The British Election: Likely Chaos in the Conservative Party

It is too early to absorb the results of the June 8 parliamentary elections, there will be much discussion of what has happened and what it represents for the future of British politics. But the essence is that the United Kingdom have a hung parliament, and therefore the possibility of another election before too long, writes Sir Rodric Braithwaite, Chairman of GCMG International Advisory Board.

Prime Minister May has been humiliated: she called an election to strengthen her grip on power and failed. There is likely to be chaos in the Conservative Party and a change of leadership. There is a lack of convincing candidates, though Boris Johnson (Foreign Secretary) is already positioning himself for the job.

Most people were wrong about the Labour leader, the old-fashioned Left-winger Jeremy Corbyn. He fought a surprisingly good campaign, and his party took a number of seats from Conservative ministers. Young voters seem to have turned out to vote Labour, perhaps because they saw their future in the European Union, and were cross that the older voters who voted for Britain to leave the European Union (EU) in the referendum in June 2016 failed to take their interests into account. More widely, Corbyn's anti-austerity rhetoric seems to have appealed to working class voters. Mrs May hoped that many of those who voted for the United Kingdom Independence Party in the referendum would move to the Conservatives. Instead a significant number of them returned to Labour. But Corbyn still hasn’t explained how he would pay for his policies and he still doesn’t look like a potential prime minister.
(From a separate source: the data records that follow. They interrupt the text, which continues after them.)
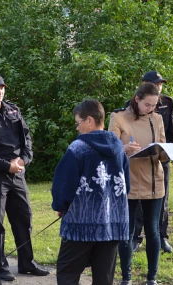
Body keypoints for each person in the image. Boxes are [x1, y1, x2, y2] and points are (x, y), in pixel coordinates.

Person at [0, 73, 50, 281]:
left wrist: (23, 160)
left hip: (17, 172)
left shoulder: (13, 110)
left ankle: (27, 262)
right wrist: (7, 166)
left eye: (2, 88)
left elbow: (26, 138)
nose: (0, 91)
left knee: (24, 218)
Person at [51, 99, 131, 285]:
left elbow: (63, 185)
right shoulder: (119, 147)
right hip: (113, 223)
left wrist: (61, 206)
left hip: (81, 223)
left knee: (67, 274)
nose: (77, 128)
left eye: (78, 123)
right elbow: (126, 184)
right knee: (104, 278)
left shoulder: (78, 148)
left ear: (89, 120)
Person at [109, 83, 169, 285]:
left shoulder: (158, 119)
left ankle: (152, 278)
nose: (151, 108)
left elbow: (161, 149)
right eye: (147, 104)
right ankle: (126, 278)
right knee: (127, 232)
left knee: (153, 230)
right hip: (128, 182)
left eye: (154, 105)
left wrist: (169, 154)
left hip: (154, 182)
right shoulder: (118, 118)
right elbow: (109, 150)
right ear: (137, 99)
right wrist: (124, 148)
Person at [131, 71, 173, 254]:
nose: (159, 87)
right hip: (140, 160)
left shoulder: (167, 103)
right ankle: (136, 238)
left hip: (161, 159)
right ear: (144, 84)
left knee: (162, 200)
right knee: (137, 200)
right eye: (155, 83)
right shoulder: (133, 105)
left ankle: (162, 237)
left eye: (161, 84)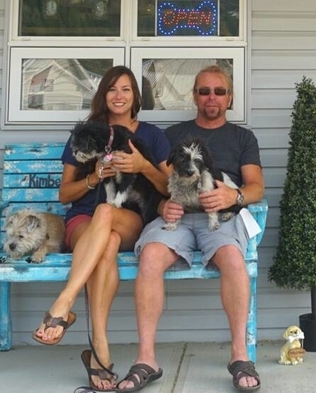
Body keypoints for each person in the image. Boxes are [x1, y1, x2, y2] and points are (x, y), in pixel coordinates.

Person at [122, 65, 264, 392]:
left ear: (229, 98)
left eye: (219, 91)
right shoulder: (172, 135)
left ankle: (239, 356)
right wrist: (159, 206)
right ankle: (146, 359)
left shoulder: (243, 137)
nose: (211, 97)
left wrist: (235, 195)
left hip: (221, 217)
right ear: (194, 96)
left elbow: (257, 187)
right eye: (204, 91)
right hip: (177, 214)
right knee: (151, 257)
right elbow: (152, 182)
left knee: (232, 259)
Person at [32, 66, 170, 393]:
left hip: (130, 218)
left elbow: (168, 187)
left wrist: (142, 166)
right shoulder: (86, 134)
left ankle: (63, 304)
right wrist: (93, 176)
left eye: (125, 89)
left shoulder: (151, 135)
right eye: (112, 89)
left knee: (107, 211)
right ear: (103, 95)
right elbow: (65, 194)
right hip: (83, 220)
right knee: (105, 243)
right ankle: (100, 350)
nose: (118, 96)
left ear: (136, 96)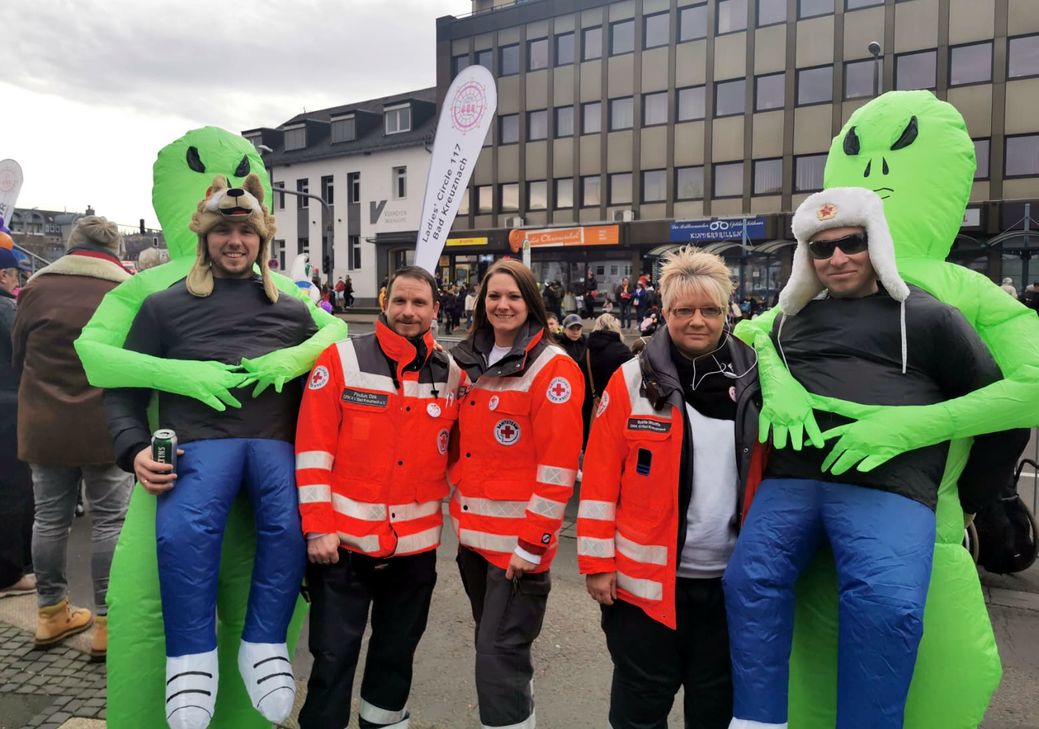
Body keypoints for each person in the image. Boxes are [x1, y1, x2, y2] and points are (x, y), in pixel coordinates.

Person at [723, 188, 1008, 729]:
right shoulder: (789, 321)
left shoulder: (929, 317)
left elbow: (997, 406)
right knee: (748, 582)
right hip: (793, 480)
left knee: (886, 606)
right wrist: (769, 376)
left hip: (889, 488)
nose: (837, 258)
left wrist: (973, 499)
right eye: (821, 248)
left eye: (850, 242)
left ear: (874, 242)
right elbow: (747, 357)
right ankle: (757, 721)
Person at [104, 175, 315, 729]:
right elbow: (121, 392)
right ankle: (190, 661)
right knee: (182, 536)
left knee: (289, 529)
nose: (236, 242)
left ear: (262, 240)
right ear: (205, 237)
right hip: (197, 451)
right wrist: (132, 451)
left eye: (247, 231)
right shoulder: (162, 308)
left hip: (274, 448)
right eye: (224, 230)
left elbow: (330, 383)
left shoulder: (294, 313)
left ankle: (265, 644)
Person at [578, 248, 762, 729]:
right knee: (639, 712)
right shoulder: (631, 380)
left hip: (729, 589)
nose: (697, 321)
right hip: (644, 592)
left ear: (729, 311)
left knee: (715, 711)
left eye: (710, 310)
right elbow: (598, 479)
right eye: (684, 310)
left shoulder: (758, 379)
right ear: (664, 312)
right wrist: (597, 564)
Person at [295, 265, 467, 729]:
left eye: (419, 304)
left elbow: (465, 454)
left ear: (435, 310)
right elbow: (312, 452)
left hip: (414, 552)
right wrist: (317, 529)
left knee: (395, 659)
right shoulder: (341, 360)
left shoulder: (452, 375)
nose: (408, 312)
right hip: (342, 549)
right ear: (386, 302)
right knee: (332, 661)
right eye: (400, 302)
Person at [449, 259, 584, 729]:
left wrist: (534, 543)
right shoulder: (469, 362)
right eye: (493, 296)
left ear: (531, 303)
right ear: (481, 304)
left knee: (497, 661)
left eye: (513, 296)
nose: (502, 305)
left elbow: (558, 468)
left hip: (518, 553)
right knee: (503, 660)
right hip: (474, 544)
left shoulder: (554, 370)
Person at [11, 217, 134, 659]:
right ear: (113, 248)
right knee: (109, 522)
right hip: (106, 425)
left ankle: (50, 613)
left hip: (44, 423)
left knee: (49, 520)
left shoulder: (38, 288)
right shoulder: (123, 290)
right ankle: (106, 623)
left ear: (70, 245)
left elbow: (18, 351)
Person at [0, 243, 35, 600]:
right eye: (14, 275)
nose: (15, 281)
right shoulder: (7, 310)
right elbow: (25, 350)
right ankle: (10, 573)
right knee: (13, 490)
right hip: (9, 409)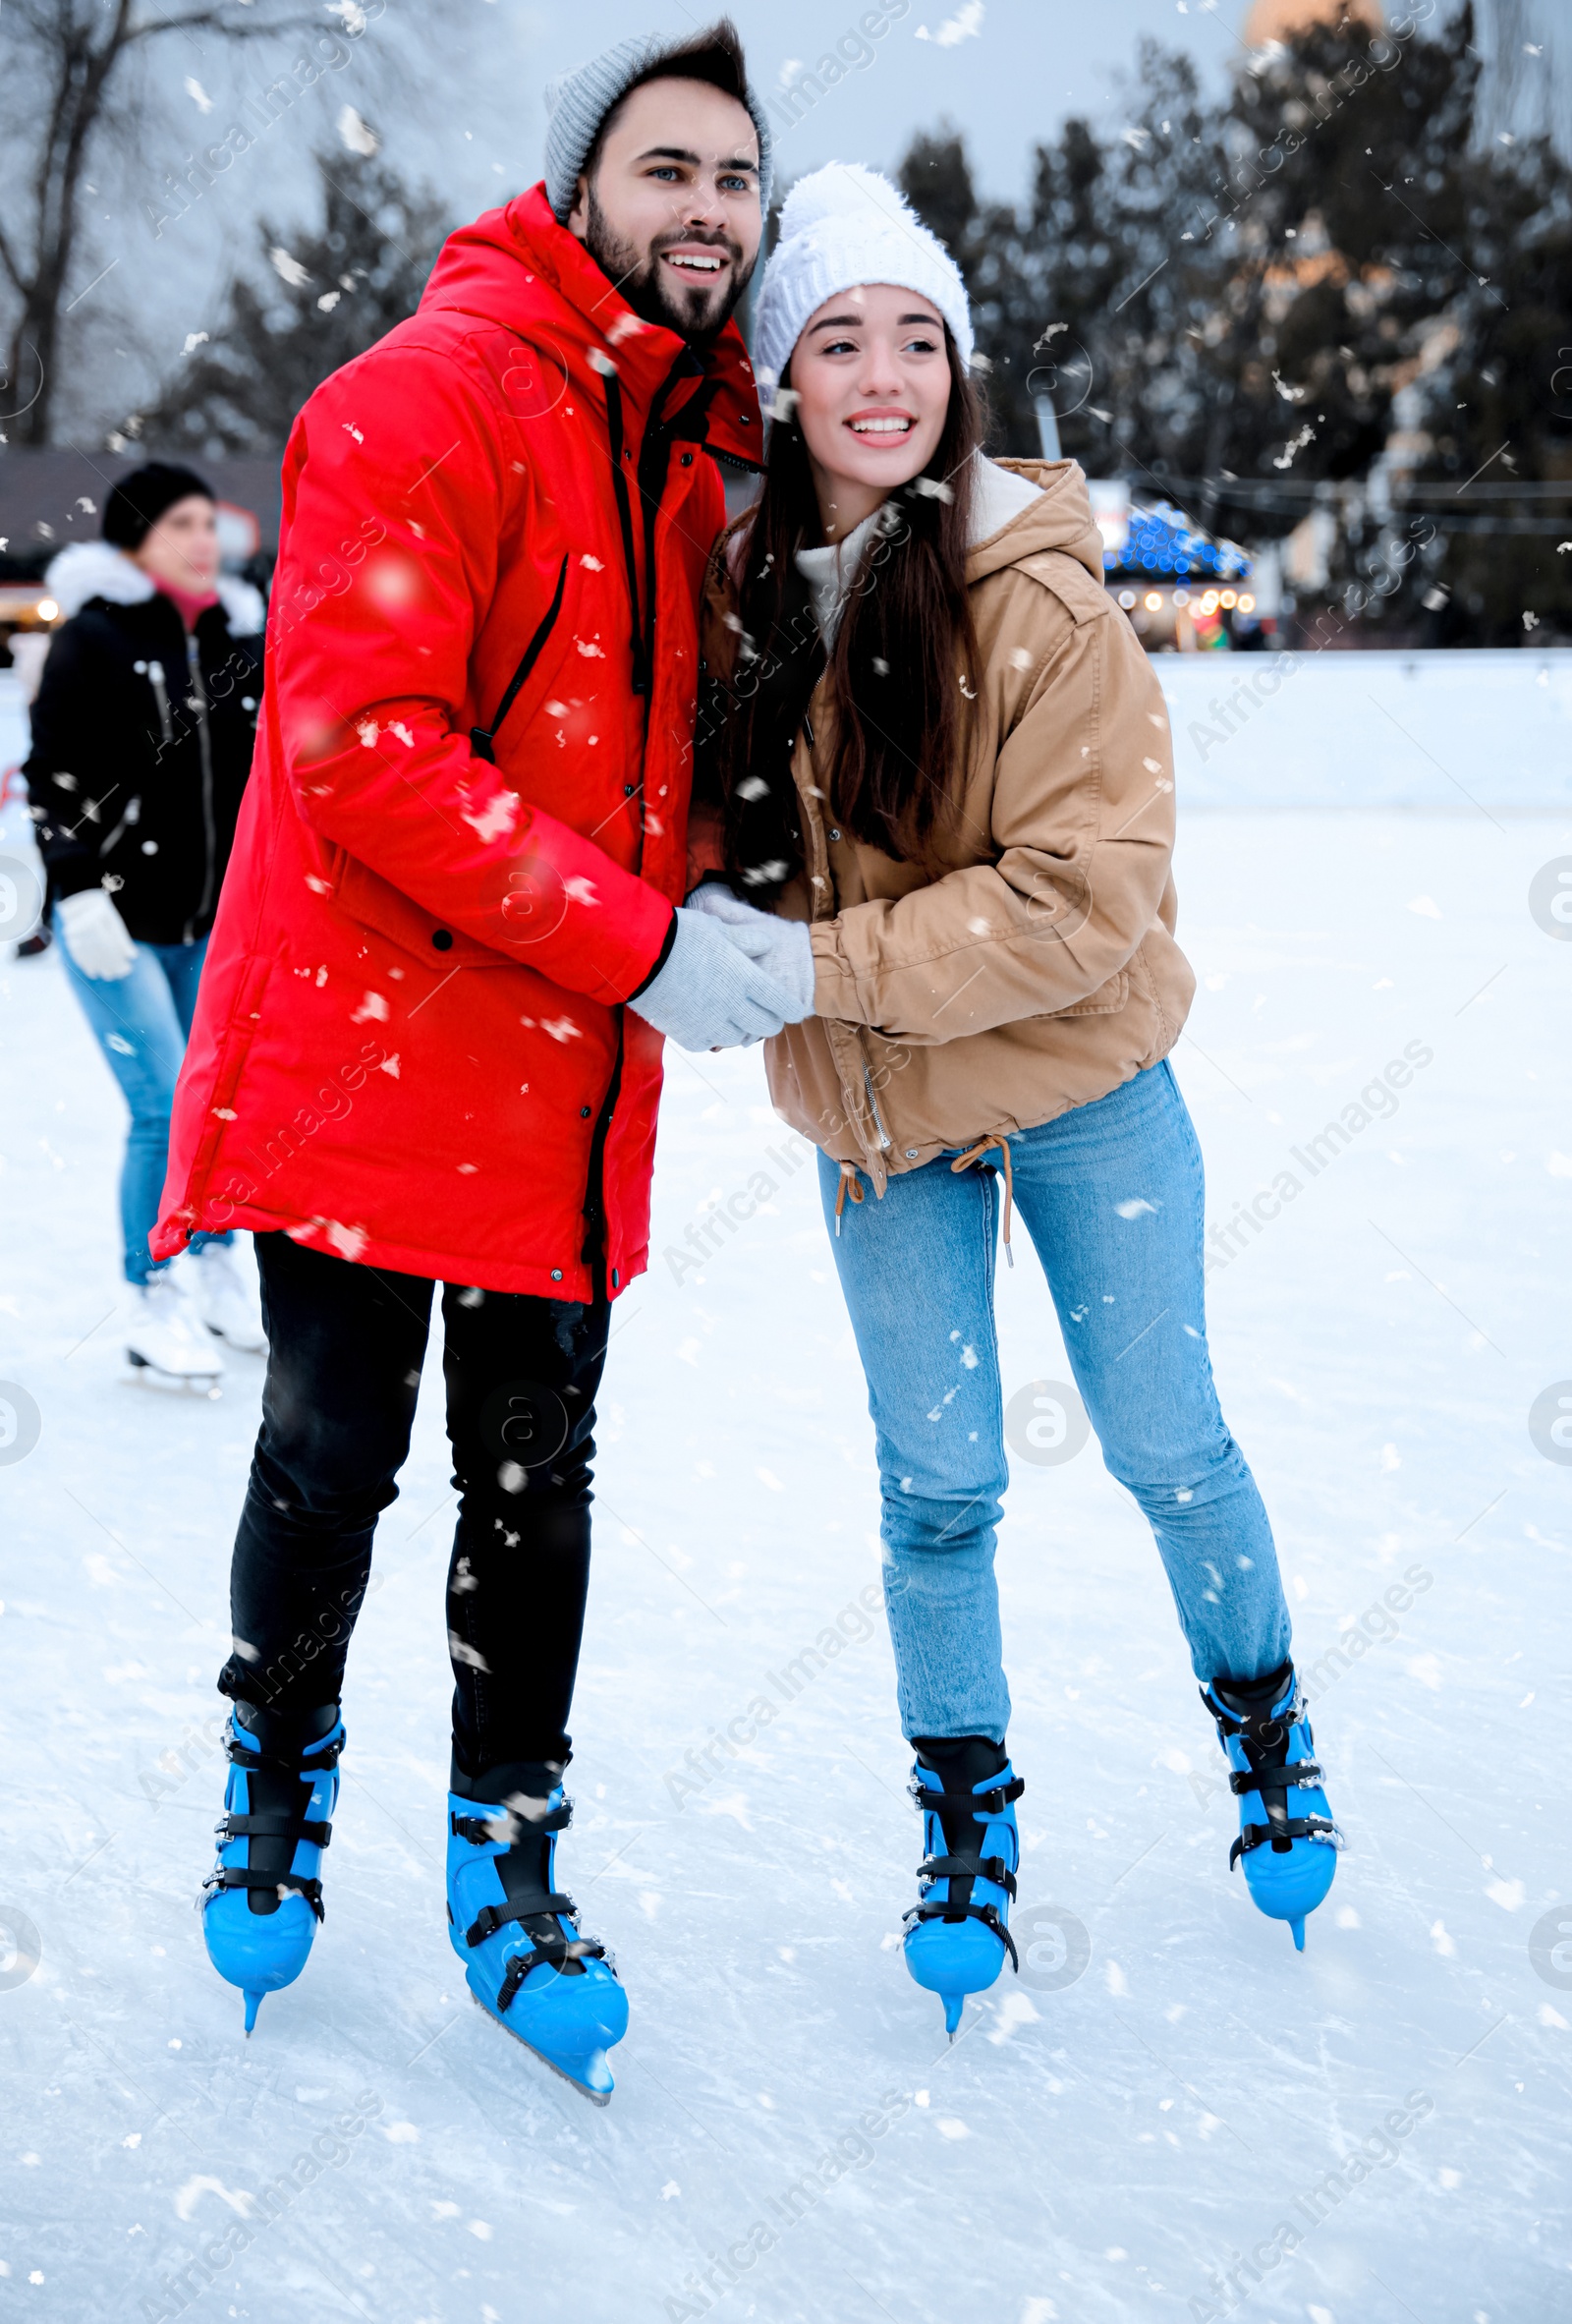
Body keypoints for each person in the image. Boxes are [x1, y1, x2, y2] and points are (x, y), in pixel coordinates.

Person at [151, 24, 806, 2094]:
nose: (702, 206)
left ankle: (507, 1850)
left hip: (555, 1070)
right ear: (577, 186)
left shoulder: (717, 448)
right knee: (333, 1455)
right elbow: (364, 753)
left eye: (733, 176)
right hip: (368, 1038)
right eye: (663, 166)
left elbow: (681, 740)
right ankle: (277, 1766)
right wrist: (638, 941)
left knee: (532, 1483)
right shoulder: (418, 395)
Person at [691, 164, 1342, 2037]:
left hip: (1082, 1091)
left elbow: (1087, 900)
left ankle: (1266, 1727)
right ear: (783, 378)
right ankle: (964, 1819)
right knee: (940, 1490)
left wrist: (818, 970)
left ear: (958, 371)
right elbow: (729, 857)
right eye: (839, 337)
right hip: (883, 1131)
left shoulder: (1037, 589)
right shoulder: (744, 602)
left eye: (917, 337)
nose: (882, 374)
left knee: (1168, 1443)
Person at [26, 466, 268, 1382]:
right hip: (116, 922)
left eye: (209, 522)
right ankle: (151, 1291)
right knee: (165, 1109)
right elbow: (55, 780)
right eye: (180, 523)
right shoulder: (96, 638)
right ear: (136, 537)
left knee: (225, 1111)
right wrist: (77, 890)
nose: (203, 539)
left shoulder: (241, 635)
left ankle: (215, 1271)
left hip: (218, 923)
What all this means for British plans to leave the EU (Brexit) is unclear. The election result may represent the revenge of the those who voted in June 2016 to remain. But anti-EU emotion is deeply rooted: the British are unlikely now decide they want to remain in the EU after all. The government, led by May or not, will find it even harder to put together a coherent negotiating strategy. Some Continental Europeans may exult. But an incoherent Britain will make life no easier for them. And the EU still needs to tackle the deep flaws and problems which are losing it popular support on the Continent as well.

The Scottish National Party took a battering, and lost seats to both Labour and the Conservatives. This makes the breakup of the United Kingdom less likely, though  Brexit would still pose a hideous problem to the two halves of Ireland.

Britain still does not have a serious defence and foreign policy, and neither Brexit nor the election result will arrest its comparative decline in international affairs. Traditional security issues did not play a major role in the campaign. Terrorism was much talked about. But no one suggested anything more viable than the present policy of keeping calm, further improving our police and intelligence work, and doing what we can to encourage the majority of British Moslems who want to be a respected part of the wider community. 

All that said, the election result shows that politicians and commentators are always unwise to take the ordinary voter for granted. The man in the street is as capable of coming to a sensible view as his confused betters. Contrary to what a commentator in the New York Times recently said, democracy in Britain is alive and well. Despite the bizarre phase through which British politics is going, the British are still entitled to feel reasonably proud of themselves.